Jose Tapia, PhD

Associate Professor

Jose Tapia, PhD

Office: MacAlister 3021-E
Phone: 215.895.6762

Curriculum Vitae: Download [PDF]


  • MBBCh, Medicine & Surgery, Universidad Complutense, Madrid, 1981
  • MPH, Public Health, Johns Hopkins University, Baltimore, MD, 1992
  • PhD, Economics, New School for Social Research, New York, 2002


I joined Drexel after spending eleven years as a researcher and lecturer at the University of Michigan in Ann Arbor. Prior to that, I lived and worked in New York City, Baltimore, Washington, D.C., and Madrid. I worked briefly as a primary care doctor in Madrid, Spain (I was born in a Spanish colony in Africa). A job at the World Health Organization headquarters in Washington, D.C., brought me to the United States, where I have been living since 1989.

My research and teaching has focused on quantitative aspects of social science. One of my primary areas of interest has been the crises and fluctuations of the economy and the relation between these fluctuations and health conditions. I have published papers on the macroeconomic effects on health in Social Science & Medicine, International Journal of Epidemiology, Proceedings of the National Academy of Sciences, Annals of Applied Statistics, Demography, Journal of Health Economics, Salud Colectiva, and other journals. I have also been interested in purely economic issues. Examples of my work in this field include the book La Gran Recesión y el capitalismo del siglo XXI (coauthored with Rolando Astarita, a professor at the University of Buenos Aires), as well as papers on the dynamics of capital accumulation, the causes of the Great Recession, and other topics. I also have a strong interest in environmental issues, particularly climate change, as reflected in a book chapter on “Dynamics and Economic Aspects of Climate Change” and several papers in the journals Capitalism, Nature, Socialism, and Environmental Science and Policy.

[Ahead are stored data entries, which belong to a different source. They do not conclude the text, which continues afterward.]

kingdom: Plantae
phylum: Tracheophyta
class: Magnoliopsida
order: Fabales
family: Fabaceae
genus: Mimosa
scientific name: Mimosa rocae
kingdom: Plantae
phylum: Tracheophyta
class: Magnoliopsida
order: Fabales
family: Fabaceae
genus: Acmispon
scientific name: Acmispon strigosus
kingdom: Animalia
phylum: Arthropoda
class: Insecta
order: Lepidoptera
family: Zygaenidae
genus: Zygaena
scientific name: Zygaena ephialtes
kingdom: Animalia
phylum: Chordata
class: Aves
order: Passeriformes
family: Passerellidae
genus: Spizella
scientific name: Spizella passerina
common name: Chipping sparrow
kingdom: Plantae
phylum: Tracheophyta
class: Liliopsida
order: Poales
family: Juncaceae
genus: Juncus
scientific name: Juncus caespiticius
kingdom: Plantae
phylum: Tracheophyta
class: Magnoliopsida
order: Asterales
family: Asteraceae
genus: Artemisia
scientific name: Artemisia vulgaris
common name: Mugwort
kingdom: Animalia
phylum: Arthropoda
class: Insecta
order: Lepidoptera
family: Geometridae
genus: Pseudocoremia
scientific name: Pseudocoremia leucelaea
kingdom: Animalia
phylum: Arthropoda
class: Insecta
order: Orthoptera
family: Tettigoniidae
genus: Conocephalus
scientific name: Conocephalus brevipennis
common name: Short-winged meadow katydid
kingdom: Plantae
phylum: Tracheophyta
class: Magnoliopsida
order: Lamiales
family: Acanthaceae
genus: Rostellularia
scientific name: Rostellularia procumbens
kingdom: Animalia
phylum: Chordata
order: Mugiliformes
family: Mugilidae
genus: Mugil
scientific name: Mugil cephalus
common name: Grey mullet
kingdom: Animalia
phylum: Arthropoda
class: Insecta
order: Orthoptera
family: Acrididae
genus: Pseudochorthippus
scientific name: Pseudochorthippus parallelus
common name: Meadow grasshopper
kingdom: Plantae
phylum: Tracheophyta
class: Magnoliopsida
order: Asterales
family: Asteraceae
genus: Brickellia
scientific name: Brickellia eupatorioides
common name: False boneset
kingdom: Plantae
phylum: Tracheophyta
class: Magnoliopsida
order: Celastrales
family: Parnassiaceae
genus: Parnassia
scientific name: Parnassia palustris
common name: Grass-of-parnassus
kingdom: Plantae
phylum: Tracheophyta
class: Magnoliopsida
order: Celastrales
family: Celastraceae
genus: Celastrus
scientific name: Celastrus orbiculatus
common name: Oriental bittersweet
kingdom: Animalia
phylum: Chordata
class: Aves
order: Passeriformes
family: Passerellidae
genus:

I consider myself a social researcher and believe that social science is at a level of development where disciplinary boundaries are not very meaningful. Understanding social issues requires approaches from different perspectives, both quantitative and qualitative. I like teaching both undergraduates and graduate students, and I find it particularly enjoyable to lecture and get involved in class discussions on general socioeconomic issues as well as issues of population health and social development from an international perspective.

Besides research articles, I sometimes write journalistic pieces, usually in Spanish and generally on economic issues, though I also like to produce ramblings on music. I have often translated technical texts and sometimes poetry from other languages into Spanish. Three authors I have particularly enjoyed translating into Spanish are Primo Levi, Stephan Brecht, and Ondra Lysohorsky.